DOCUMENT SECTION =
§
The first time I ventured away from known territory I left Central New York and headed for Eldora for a tuesday nite special. Then the next days it was on to Chillicothe Ohio, Tri City Speedway in Western Pa, and Lernerville Speedway, north of Pittsburg for their regular friday nite races. I had traveled alone, picking up crew at the tracks. Lernerville was only a couple of hours south of Tri City, a short drive that landed me in the empty parking lot, late that friday morning. I pulled up to the back of the grandstands and got out and walked around. It was a nice little 1/3 mile with adequet banking and no walls, except in front of the grandstands.

I went back to the van and rolled the car off the trailer to check things over and make the repairs and adjustments from last nights racing. After a while a man came out and said hi while looking over the car. He asked who I was and where I'd been racing and how I did. He was very friendly and we talked while I worked on the car.

"What do you think of the track," he asked. "Looks like a nice track," I said thinking about the surface and the layout. I hadn't paid much attention to the rest of the place. Racers think about racing and the rest of the facilities at the track you sort of take for granted. "Let me show you around. I own this place," he said with pride and the warmth of an old friend. I walked along with him and he told me how he owned the trucking company across the road and had bought the speedway some time ago.

"I used to just run the races because I liked the racing but then I started fixing things up and I finally decided to just go first class with everything and it's really paid off," he told me as we walked around to the fourth turn restrooms. We went inside and he pointed out how he's had this building built of cinderblock with new fixtures and nicely painted walls. Each week he'd have someone paint over any grafitti. The place was very clean.

We walked back to the tower at the center of the grandstands and we went into the concession at ground level. "I have a cook that makes all of our stuff. She's around here somewhere. People come to the races and want more than a hotdog so we have meatball sandwiches, spaghetti, BBQ, steak sandwich, pies and a lot of other things that we make right here. Real home cooking."

We rounded the corner to find an older woman who had all the burners covered with stock pots simmering a grandstand full of food. She had a friendly smile and Don introduced me as one of his sprint car drivers. "Tell me what you want to eat and she'll get it for you," he said. "No that's ok," I said, not really wanting to impose, "I'll get something later." "Well here take this and this and one of these..." he picked up food and loaded my arms as we passed through the kitchen.
§
DATA EXTRACT =
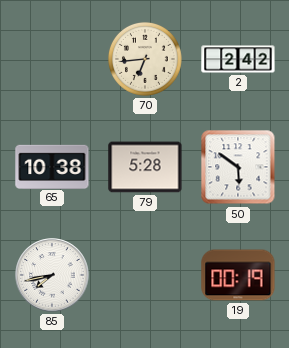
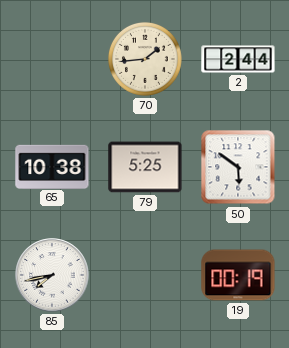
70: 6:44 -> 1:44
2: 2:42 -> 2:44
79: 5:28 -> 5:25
§
CHALLENGES =
A. Decide whether each statement agrees with the Lernerville passage, answering yes or no and quoting the words that settle it: (i) The narrator arrived at the tracks with a crew brought from home. (ii) Lernerville had walls only in front of the grandstands. (iii) The track owner also owned a trucking company across the road.
B. Please retype the stretch of the Lernerville passage that begins with the words "I went back" and ends with "on the car.".
The listing has no connection to the Lernerville passage.

SOLUTIONS BELOW =
A.
(i) No: "I had traveled alone, picking up crew at the tracks."
(ii) Yes: "no walls, except in front of the grandstands."
(iii) Yes: "he owned the trucking company across the road"

B.
I went back to the van and rolled the car off the trailer to check things over and make the repairs and adjustments from last nights racing. After a while a man came out and said hi while looking over the car. He asked who I was and where I'd been racing and how I did. He was very friendly and we talked while I worked on the car.